The Children's Book by A.S. Byatt

Posted by Cobalt | Posted in , , | Posted on 7:49 AM


Rating: 4.5/5 stars.

I adore A.S. Byatt more than I can coherently explain. Or at least I've loved the two books of hers that I've read so far, Possession and The Children's Book. I picked up my copy of Possession in a creaky little used bookstore in Norwich, England, and my memory of that February will be forever tinged with the flavor of that particular story -- the delicious combination of scholarly mystery, intertwining histories and rich prose that kept me reading long into the cold English nights.

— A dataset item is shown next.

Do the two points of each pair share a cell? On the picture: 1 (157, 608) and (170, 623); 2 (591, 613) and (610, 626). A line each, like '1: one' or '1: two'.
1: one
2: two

It's the language that does it for me; Byatt has a style that reads almost like poetry, and she can weave such an intricate tapestry that it reminds me of standing in a restored music room in the Victoria & Albert museum, transported by the gleaming surfaces as much as the weight of history beneath them. Incidentally, The Children's Book features the V&A almost as another character itself; it's set during the end of the nineteenth century, straddling the end of Victoria's reign and the transition to the Edwardian era.

The book begins in the museum, with two boys spying on another at work sketching an artifact -- but it rapidly expands to encompass the trials and drama of several large, interconnected families who are all caught up in the shifting social, artistic, political and religious currents of the times. Normally I don't like sprawling epic family works -- it's hard to keep the characters straight, for one thing -- but Byatt caught me in a web of fairy myth and secrets that kept me reading until far too late at night (again).

I can see where people could argue that the book is too long; there are many passages that feel like long, elaborate exercises in stage setting, more like a study of Victorian England than any plot development -- but since I've always been interested in this time period, it felt like a pleasant diversion instead of a chore. Plus, I was learning a lot -- I had no idea that the suffrage movements in England were so viciously, frantically violent. This wasn't a bunch of ladies in ruffles complaining over tea; marching down the street, smashing shop windows, and oh yes, blowing up houses all made the agenda. And the government response was no less extreme, force-feedings and brutal beatings...with the added strain of class conflict and the looming aggressions of World War I, it must have felt like the world was shaking apart.

Which is probably why children's stories and fairy tales suddenly became popular, as people took refuge from an increasingly chaotic world in creations of fantasy. Not that fairy tales were all fun and games; these are the ancient, shadowed myths that the Brothers Grimm found, not the sanitized pastel-colored romps on most children's shelves today. This world is disturbing and odd, but there are rules here, and something about the stories touches deeper in our consciousness -- Byatt's exploration of myth and fantasy seized my interest as much as her characters' struggles, if not more so.

I could go on (and on), but at some point the rambling must end, so I'll sign off for now with a sigh for my lost bed partner. Even if this means I should be getting more sleep.